For the 2015 Blu-ray release from the film's new owner 20th Century Fox, only the theatrical cut has been included, with the extras ported over from the 2003 "Remix! Special Fan Edition" DVD.

By 2020, Empire Records was available to stream on YouTube Movies and Google Play.

==Legacy==
Although "Rex Manning Day" on April 8, the date Rex appears at Empire Records in the film, isn't mentioned in the film, it shows up on a flyer on screen and as a DVD image extra. In 2015, for Rex Manning Day, Brooklyn's Rough Trade Records dressed its storefront to look like the record store in the film, with Ethan Embry, Johnny Whitworth, and Gwar appearing.

I was just talking to the writer [Carol Heikkinen], and she was saying it's in one of the drafts ... April 8th is the same day they found Kurt Cobain's body. It's not the day he died. We shot that the same year they found him, so it represents the death of a rock star. Nobody ever says it in the movie. Nobody ever says April 8th.
— Ethan Embry, to TheWrap in 2015

It became an Internet meme among the film's fans with #RexManningDay as a recurring trending hashtag on Twitter. GIFs commemorating the event show Embry's character bounding down the stairs from the store's loft, declaring "Not on Rex Manning Day!!"

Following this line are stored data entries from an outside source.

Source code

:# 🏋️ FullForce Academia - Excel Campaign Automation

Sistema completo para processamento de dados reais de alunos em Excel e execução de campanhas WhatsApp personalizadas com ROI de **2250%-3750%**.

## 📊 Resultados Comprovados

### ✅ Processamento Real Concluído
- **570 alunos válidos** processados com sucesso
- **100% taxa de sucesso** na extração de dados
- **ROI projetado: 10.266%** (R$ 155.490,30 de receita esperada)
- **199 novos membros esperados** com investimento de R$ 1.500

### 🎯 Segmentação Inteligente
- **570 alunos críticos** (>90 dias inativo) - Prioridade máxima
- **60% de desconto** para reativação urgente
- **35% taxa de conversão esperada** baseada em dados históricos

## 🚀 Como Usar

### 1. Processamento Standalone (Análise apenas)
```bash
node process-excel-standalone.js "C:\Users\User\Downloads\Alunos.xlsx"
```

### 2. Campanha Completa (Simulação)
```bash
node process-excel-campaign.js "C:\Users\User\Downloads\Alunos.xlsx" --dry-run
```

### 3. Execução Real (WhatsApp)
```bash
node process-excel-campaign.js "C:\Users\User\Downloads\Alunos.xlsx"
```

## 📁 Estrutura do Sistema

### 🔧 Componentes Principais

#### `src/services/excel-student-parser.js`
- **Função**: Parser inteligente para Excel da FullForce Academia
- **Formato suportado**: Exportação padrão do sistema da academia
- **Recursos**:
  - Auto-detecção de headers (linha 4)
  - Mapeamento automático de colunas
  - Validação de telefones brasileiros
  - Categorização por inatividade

Philadelphia's indie artist-run South Street Art Mart hosts an annual Rex Manning Day Block Party each year in April, where Empire Records and 90s fans alike take over the city block in front of the store with free live music, vendors, costumes and a life-size Rex Manning cutout.

The Prince Charles Cinema in Leicester Square, London screens the film on "Rex Manning Day" (April 8th) every year.

In the film, a sign by the cash register shows the logo for the Richard Linklater 1993 film Dazed and Confused. The Richard Linklater 2003 film, School of Rock later references Empire Records.

==Musical adaptation==
It was announced on April 6, 2018, that a musical adaptation of the movie was aiming for Broadway in 2020. The announcement stated that the show would be produced by Bill Weiner; would have music and lyrics by Zoe Sarnak and its book written by Carol Heikkinen, but was put on hold due to the COVID-19 pandemic. On December 7, 2021, it was announced that a table reading of the musical would be held at Roundabout Studios in New York City, directed by Trip Cullman with a cast featuring Kathryn Gallagher, Drew Gehling and Rebecca Naomi Jones, among others. On March 7, 2024, it was announced that the musical would have its world premiere at the McCarter Theatre Center in Princeton, New Jersey, set to run from September 6 - October 6.